++++ DATA TO PROCESS

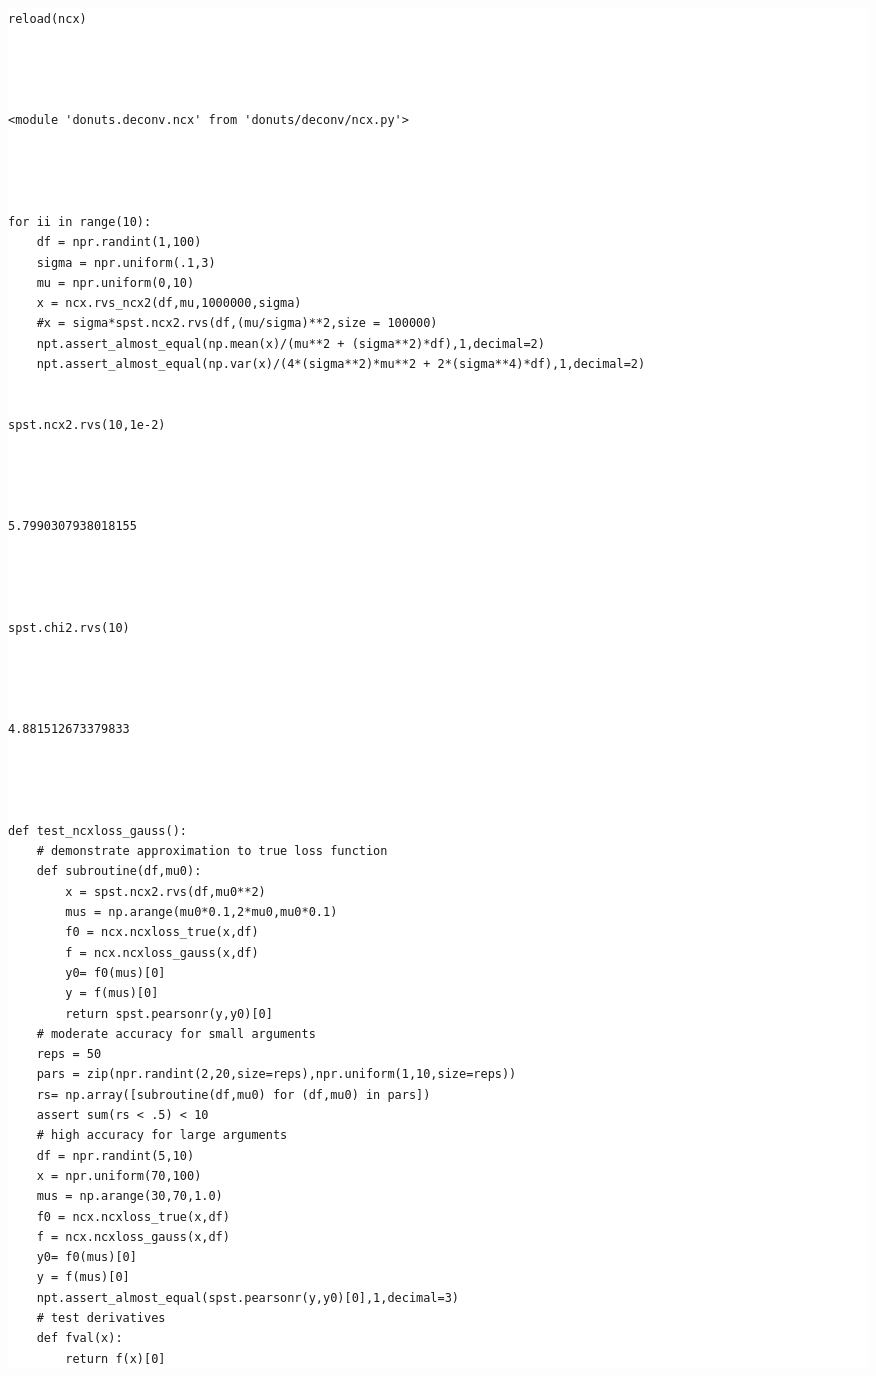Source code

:         


    reload(ncx)




    <module 'donuts.deconv.ncx' from 'donuts/deconv/ncx.py'>




    for ii in range(10):
        df = npr.randint(1,100)
        sigma = npr.uniform(.1,3)
        mu = npr.uniform(0,10)
        x = ncx.rvs_ncx2(df,mu,1000000,sigma)
        #x = sigma*spst.ncx2.rvs(df,(mu/sigma)**2,size = 100000)
        npt.assert_almost_equal(np.mean(x)/(mu**2 + (sigma**2)*df),1,decimal=2)
        npt.assert_almost_equal(np.var(x)/(4*(sigma**2)*mu**2 + 2*(sigma**4)*df),1,decimal=2)


    spst.ncx2.rvs(10,1e-2)




    5.7990307938018155




    spst.chi2.rvs(10)




    4.881512673379833




    def test_ncxloss_gauss():
        # demonstrate approximation to true loss function
        def subroutine(df,mu0):
            x = spst.ncx2.rvs(df,mu0**2)
            mus = np.arange(mu0*0.1,2*mu0,mu0*0.1)
            f0 = ncx.ncxloss_true(x,df)
            f = ncx.ncxloss_gauss(x,df)
            y0= f0(mus)[0]
            y = f(mus)[0]
            return spst.pearsonr(y,y0)[0]
        # moderate accuracy for small arguments
        reps = 50
        pars = zip(npr.randint(2,20,size=reps),npr.uniform(1,10,size=reps))
        rs= np.array([subroutine(df,mu0) for (df,mu0) in pars])
        assert sum(rs < .5) < 10
        # high accuracy for large arguments
        df = npr.randint(5,10)
        x = npr.uniform(70,100)
        mus = np.arange(30,70,1.0)
        f0 = ncx.ncxloss_true(x,df)
        f = ncx.ncxloss_gauss(x,df)
        y0= f0(mus)[0]
        y = f(mus)[0]
        npt.assert_almost_equal(spst.pearsonr(y,y0)[0],1,decimal=3)
        # test derivatives
        def fval(x):
            return f(x)[0]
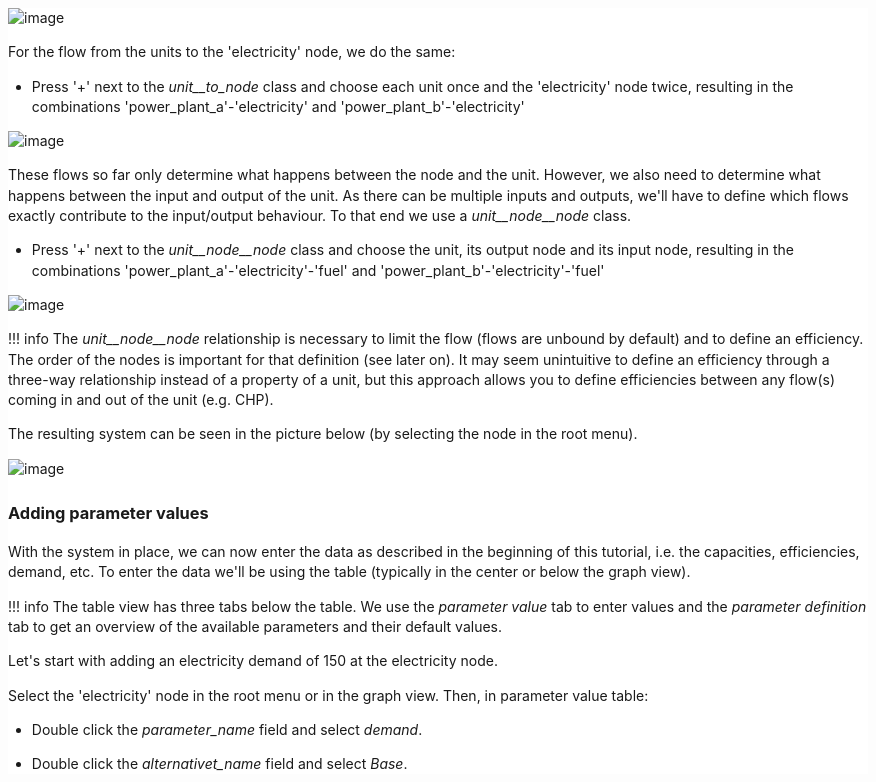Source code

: ![image](figs_simple_system/simple_system_add_unit__from_node_relationships.png)

For the flow from the units to the 'electricity' node, we do the same:

-   Press '+' next to the *unit\_\_to\_node* class and choose
    each unit once and the 'electricity' node twice,
    resulting in the combinations
    'power\_plant\_a'-'electricity' and 'power\_plant\_b'-'electricity'

![image](figs_simple_system/simple_system_add_unit__to_node_relationships.png)

These flows so far only determine what happens between the node and the unit.
However, we also need to determine what happens between the input and output of the unit.
As there can be multiple inputs and outputs, we'll have to define which flows exactly
contribute to the input/output behaviour. To that end we use a *unit\_\_node\_\_node* class.

-   Press '+' next to the *unit\_\_node\_\_node* class and choose the unit, 
    its output node and its input node,
    resulting in the combinations
    'power\_plant\_a'-'electricity'-'fuel' and 'power\_plant\_b'-'electricity'-'fuel'

![image](figs_simple_system/simple_system_add_unit__node__node.png)

!!! info
    The *unit\_\_node\_\_node* relationship is necessary to limit the flow 
    (flows are unbound by default) and to define an efficiency.
    The order of the nodes is important for that definition (see later on).
    It may seem unintuitive to define an efficiency through a three-way 
    relationship instead of a property of a unit, but this approach allows you
    to define efficiencies between any flow(s) coming in and out of the unit (e.g. CHP).

The resulting system can be seen in the picture below (by selecting the node in the root menu).

![image](figs_simple_system/simple_system_entities.png)

### Adding parameter values

With the system in place, we can now enter the data as described in the beginning of this tutorial,
i.e. the capacities, efficiencies, demand, etc.
To enter the data we'll be using the table (typically in the center or below the graph view).

!!! info
    The table view has three tabs below the table.
    We use the *parameter value* tab to enter values
    and the *parameter definition* tab to get an overview
    of the available parameters and their default values.

Let's start with adding an electricity demand of 150 at the electricity node.

Select the 'electricity' node in the root menu or in the graph view. Then, in parameter value table:

-   Double click the *parameter\_name* field and select *demand*.

-   Double click the *alternativet\_name* field and select *Base*.
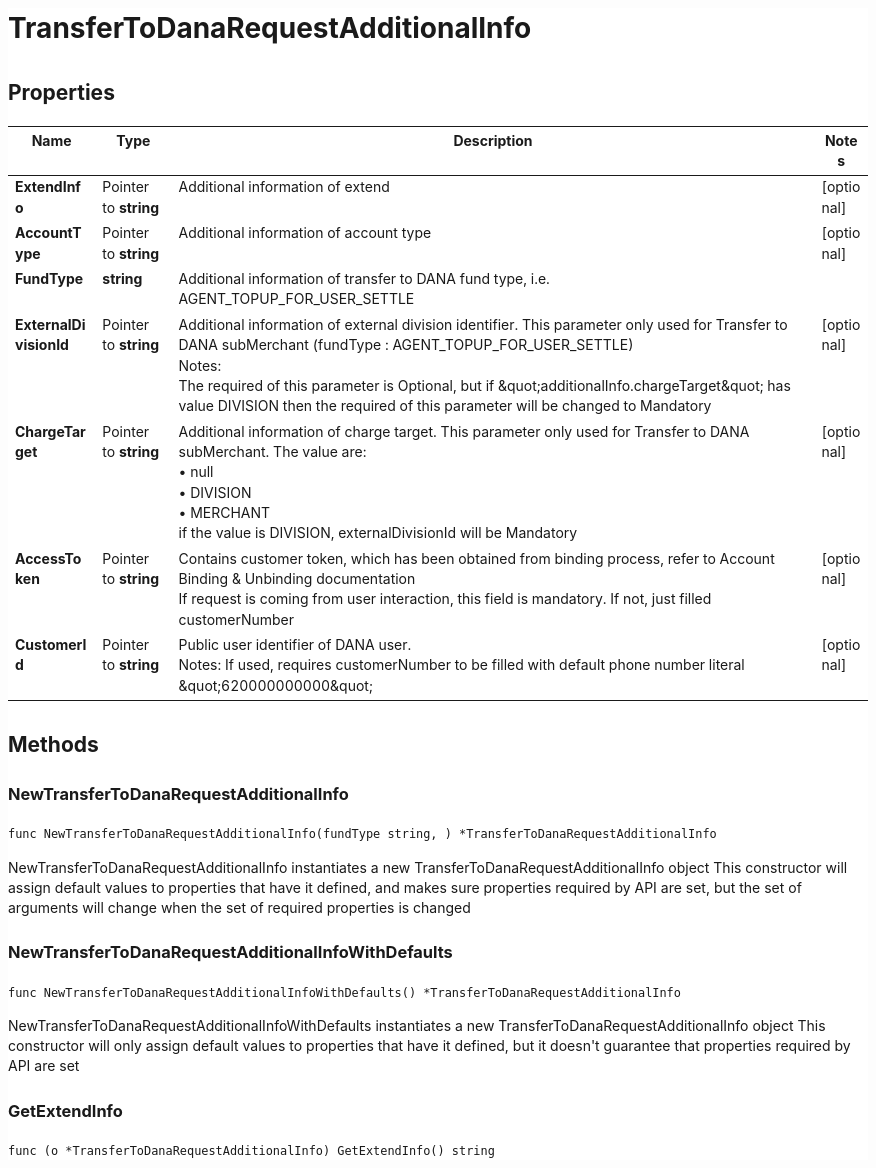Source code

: # TransferToDanaRequestAdditionalInfo

## Properties

Name | Type | Description | Notes
------------ | ------------- | ------------- | -------------
**ExtendInfo** | Pointer to **string** | Additional information of extend | [optional] 
**AccountType** | Pointer to **string** | Additional information of account type | [optional] 
**FundType** | **string** | Additional information of transfer to DANA fund type, i.e.<br /> AGENT_TOPUP_FOR_USER_SETTLE  | 
**ExternalDivisionId** | Pointer to **string** | Additional information of external division identifier. This parameter only used for Transfer to DANA subMerchant (fundType : AGENT_TOPUP_FOR_USER_SETTLE)<br /> Notes:<br /> The required of this parameter is Optional, but if \&quot;additionalInfo.chargeTarget\&quot; has value DIVISION then the required of this parameter will be changed to Mandatory  | [optional] 
**ChargeTarget** | Pointer to **string** | Additional information of charge target. This parameter only used for Transfer to DANA subMerchant. The value are:<br /> • null<br /> • DIVISION<br /> • MERCHANT<br /> if the value is DIVISION, externalDivisionId will be Mandatory  | [optional] 
**AccessToken** | Pointer to **string** | Contains customer token, which has been obtained from binding process, refer to Account Binding &amp; Unbinding documentation<br /> If request is coming from user interaction, this field is mandatory. If not, just filled customerNumber  | [optional] 
**CustomerId** | Pointer to **string** | Public user identifier of DANA user.<br /> Notes: If used, requires customerNumber to be filled with default phone number literal \&quot;620000000000\&quot;  | [optional] 

## Methods

### NewTransferToDanaRequestAdditionalInfo

`func NewTransferToDanaRequestAdditionalInfo(fundType string, ) *TransferToDanaRequestAdditionalInfo`

NewTransferToDanaRequestAdditionalInfo instantiates a new TransferToDanaRequestAdditionalInfo object
This constructor will assign default values to properties that have it defined,
and makes sure properties required by API are set, but the set of arguments
will change when the set of required properties is changed

### NewTransferToDanaRequestAdditionalInfoWithDefaults

`func NewTransferToDanaRequestAdditionalInfoWithDefaults() *TransferToDanaRequestAdditionalInfo`

NewTransferToDanaRequestAdditionalInfoWithDefaults instantiates a new TransferToDanaRequestAdditionalInfo object
This constructor will only assign default values to properties that have it defined,
but it doesn't guarantee that properties required by API are set

### GetExtendInfo

`func (o *TransferToDanaRequestAdditionalInfo) GetExtendInfo() string`

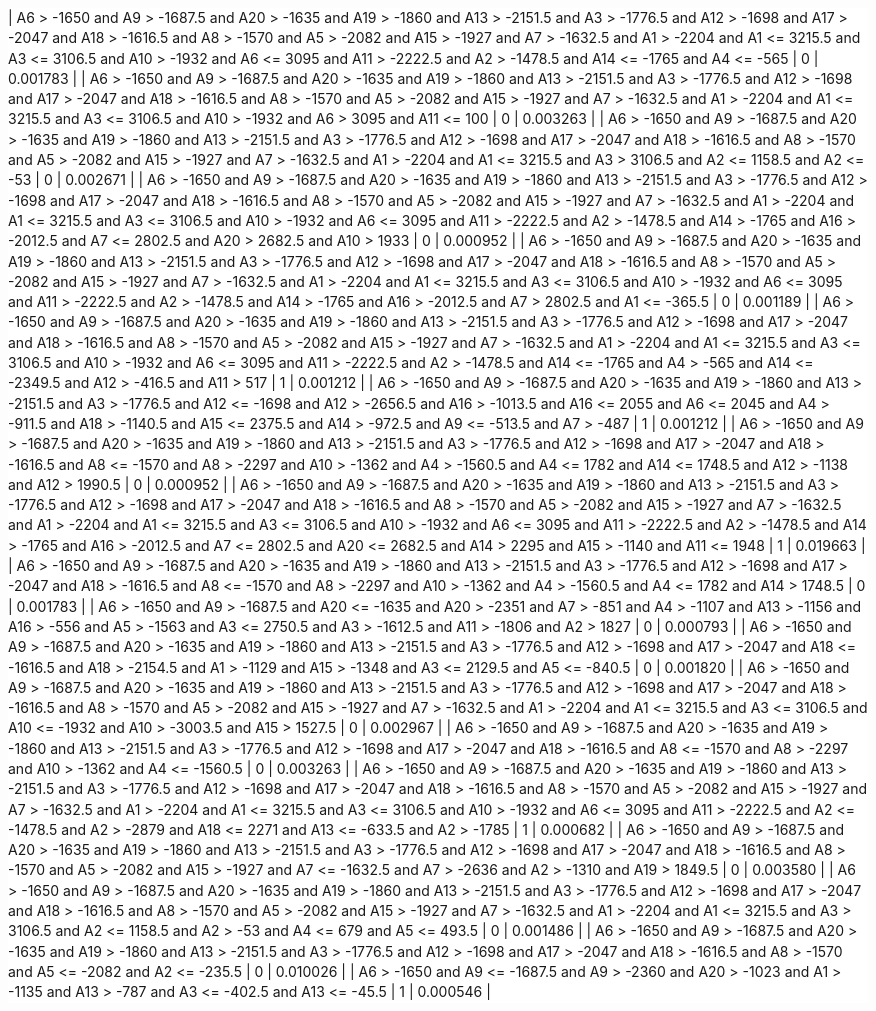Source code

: | A6 > -1650 and A9 > -1687.5 and A20 > -1635 and A19 > -1860 and A13 > -2151.5 and A3 > -1776.5 and A12 > -1698 and A17 > -2047 and A18 > -1616.5 and A8 > -1570 and A5 > -2082 and A15 > -1927 and A7 > -1632.5 and A1 > -2204 and A1 <= 3215.5 and A3 <= 3106.5 and A10 > -1932 and A6 <= 3095 and A11 > -2222.5 and A2 > -1478.5 and A14 <= -1765 and A4 <= -565 | 0 | 0.001783 |
| A6 > -1650 and A9 > -1687.5 and A20 > -1635 and A19 > -1860 and A13 > -2151.5 and A3 > -1776.5 and A12 > -1698 and A17 > -2047 and A18 > -1616.5 and A8 > -1570 and A5 > -2082 and A15 > -1927 and A7 > -1632.5 and A1 > -2204 and A1 <= 3215.5 and A3 <= 3106.5 and A10 > -1932 and A6 > 3095 and A11 <= 100 | 0 | 0.003263 |
| A6 > -1650 and A9 > -1687.5 and A20 > -1635 and A19 > -1860 and A13 > -2151.5 and A3 > -1776.5 and A12 > -1698 and A17 > -2047 and A18 > -1616.5 and A8 > -1570 and A5 > -2082 and A15 > -1927 and A7 > -1632.5 and A1 > -2204 and A1 <= 3215.5 and A3 > 3106.5 and A2 <= 1158.5 and A2 <= -53 | 0 | 0.002671 |
| A6 > -1650 and A9 > -1687.5 and A20 > -1635 and A19 > -1860 and A13 > -2151.5 and A3 > -1776.5 and A12 > -1698 and A17 > -2047 and A18 > -1616.5 and A8 > -1570 and A5 > -2082 and A15 > -1927 and A7 > -1632.5 and A1 > -2204 and A1 <= 3215.5 and A3 <= 3106.5 and A10 > -1932 and A6 <= 3095 and A11 > -2222.5 and A2 > -1478.5 and A14 > -1765 and A16 > -2012.5 and A7 <= 2802.5 and A20 > 2682.5 and A10 > 1933 | 0 | 0.000952 |
| A6 > -1650 and A9 > -1687.5 and A20 > -1635 and A19 > -1860 and A13 > -2151.5 and A3 > -1776.5 and A12 > -1698 and A17 > -2047 and A18 > -1616.5 and A8 > -1570 and A5 > -2082 and A15 > -1927 and A7 > -1632.5 and A1 > -2204 and A1 <= 3215.5 and A3 <= 3106.5 and A10 > -1932 and A6 <= 3095 and A11 > -2222.5 and A2 > -1478.5 and A14 > -1765 and A16 > -2012.5 and A7 > 2802.5 and A1 <= -365.5 | 0 | 0.001189 |
| A6 > -1650 and A9 > -1687.5 and A20 > -1635 and A19 > -1860 and A13 > -2151.5 and A3 > -1776.5 and A12 > -1698 and A17 > -2047 and A18 > -1616.5 and A8 > -1570 and A5 > -2082 and A15 > -1927 and A7 > -1632.5 and A1 > -2204 and A1 <= 3215.5 and A3 <= 3106.5 and A10 > -1932 and A6 <= 3095 and A11 > -2222.5 and A2 > -1478.5 and A14 <= -1765 and A4 > -565 and A14 <= -2349.5 and A12 > -416.5 and A11 > 517 | 1 | 0.001212 |
| A6 > -1650 and A9 > -1687.5 and A20 > -1635 and A19 > -1860 and A13 > -2151.5 and A3 > -1776.5 and A12 <= -1698 and A12 > -2656.5 and A16 > -1013.5 and A16 <= 2055 and A6 <= 2045 and A4 > -911.5 and A18 > -1140.5 and A15 <= 2375.5 and A14 > -972.5 and A9 <= -513.5 and A7 > -487 | 1 | 0.001212 |
| A6 > -1650 and A9 > -1687.5 and A20 > -1635 and A19 > -1860 and A13 > -2151.5 and A3 > -1776.5 and A12 > -1698 and A17 > -2047 and A18 > -1616.5 and A8 <= -1570 and A8 > -2297 and A10 > -1362 and A4 > -1560.5 and A4 <= 1782 and A14 <= 1748.5 and A12 > -1138 and A12 > 1990.5 | 0 | 0.000952 |
| A6 > -1650 and A9 > -1687.5 and A20 > -1635 and A19 > -1860 and A13 > -2151.5 and A3 > -1776.5 and A12 > -1698 and A17 > -2047 and A18 > -1616.5 and A8 > -1570 and A5 > -2082 and A15 > -1927 and A7 > -1632.5 and A1 > -2204 and A1 <= 3215.5 and A3 <= 3106.5 and A10 > -1932 and A6 <= 3095 and A11 > -2222.5 and A2 > -1478.5 and A14 > -1765 and A16 > -2012.5 and A7 <= 2802.5 and A20 <= 2682.5 and A14 > 2295 and A15 > -1140 and A11 <= 1948 | 1 | 0.019663 |
| A6 > -1650 and A9 > -1687.5 and A20 > -1635 and A19 > -1860 and A13 > -2151.5 and A3 > -1776.5 and A12 > -1698 and A17 > -2047 and A18 > -1616.5 and A8 <= -1570 and A8 > -2297 and A10 > -1362 and A4 > -1560.5 and A4 <= 1782 and A14 > 1748.5 | 0 | 0.001783 |
| A6 > -1650 and A9 > -1687.5 and A20 <= -1635 and A20 > -2351 and A7 > -851 and A4 > -1107 and A13 > -1156 and A16 > -556 and A5 > -1563 and A3 <= 2750.5 and A3 > -1612.5 and A11 > -1806 and A2 > 1827 | 0 | 0.000793 |
| A6 > -1650 and A9 > -1687.5 and A20 > -1635 and A19 > -1860 and A13 > -2151.5 and A3 > -1776.5 and A12 > -1698 and A17 > -2047 and A18 <= -1616.5 and A18 > -2154.5 and A1 > -1129 and A15 > -1348 and A3 <= 2129.5 and A5 <= -840.5 | 0 | 0.001820 |
| A6 > -1650 and A9 > -1687.5 and A20 > -1635 and A19 > -1860 and A13 > -2151.5 and A3 > -1776.5 and A12 > -1698 and A17 > -2047 and A18 > -1616.5 and A8 > -1570 and A5 > -2082 and A15 > -1927 and A7 > -1632.5 and A1 > -2204 and A1 <= 3215.5 and A3 <= 3106.5 and A10 <= -1932 and A10 > -3003.5 and A15 > 1527.5 | 0 | 0.002967 |
| A6 > -1650 and A9 > -1687.5 and A20 > -1635 and A19 > -1860 and A13 > -2151.5 and A3 > -1776.5 and A12 > -1698 and A17 > -2047 and A18 > -1616.5 and A8 <= -1570 and A8 > -2297 and A10 > -1362 and A4 <= -1560.5 | 0 | 0.003263 |
| A6 > -1650 and A9 > -1687.5 and A20 > -1635 and A19 > -1860 and A13 > -2151.5 and A3 > -1776.5 and A12 > -1698 and A17 > -2047 and A18 > -1616.5 and A8 > -1570 and A5 > -2082 and A15 > -1927 and A7 > -1632.5 and A1 > -2204 and A1 <= 3215.5 and A3 <= 3106.5 and A10 > -1932 and A6 <= 3095 and A11 > -2222.5 and A2 <= -1478.5 and A2 > -2879 and A18 <= 2271 and A13 <= -633.5 and A2 > -1785 | 1 | 0.000682 |
| A6 > -1650 and A9 > -1687.5 and A20 > -1635 and A19 > -1860 and A13 > -2151.5 and A3 > -1776.5 and A12 > -1698 and A17 > -2047 and A18 > -1616.5 and A8 > -1570 and A5 > -2082 and A15 > -1927 and A7 <= -1632.5 and A7 > -2636 and A2 > -1310 and A19 > 1849.5 | 0 | 0.003580 |
| A6 > -1650 and A9 > -1687.5 and A20 > -1635 and A19 > -1860 and A13 > -2151.5 and A3 > -1776.5 and A12 > -1698 and A17 > -2047 and A18 > -1616.5 and A8 > -1570 and A5 > -2082 and A15 > -1927 and A7 > -1632.5 and A1 > -2204 and A1 <= 3215.5 and A3 > 3106.5 and A2 <= 1158.5 and A2 > -53 and A4 <= 679 and A5 <= 493.5 | 0 | 0.001486 |
| A6 > -1650 and A9 > -1687.5 and A20 > -1635 and A19 > -1860 and A13 > -2151.5 and A3 > -1776.5 and A12 > -1698 and A17 > -2047 and A18 > -1616.5 and A8 > -1570 and A5 <= -2082 and A2 <= -235.5 | 0 | 0.010026 |
| A6 > -1650 and A9 <= -1687.5 and A9 > -2360 and A20 > -1023 and A1 > -1135 and A13 > -787 and A3 <= -402.5 and A13 <= -45.5 | 1 | 0.000546 |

++++++++

#### EXERCISE DETAILS:
Above are the records. Copy the lines beginning at the one that has "## Properties" and ending with the one that has "information of external", unchanged.

#### YOUR RESPONSE:
## Properties

Name | Type | Description | Notes
------------ | ------------- | ------------- | -------------
**ExtendInfo** | Pointer to **string** | Additional information of extend | [optional] 
**AccountType** | Pointer to **string** | Additional information of account type | [optional] 
**FundType** | **string** | Additional information of transfer to DANA fund type, i.e.<br /> AGENT_TOPUP_FOR_USER_SETTLE  | 
**ExternalDivisionId** | Pointer to **string** | Additional information of external division identifier. This parameter only used for Transfer to DANA subMerchant (fundType : AGENT_TOPUP_FOR_USER_SETTLE)<br /> Notes:<br /> The required of this parameter is Optional, but if \&quot;additionalInfo.chargeTarget\&quot; has value DIVISION then the required of this parameter will be changed to Mandatory  | [optional] 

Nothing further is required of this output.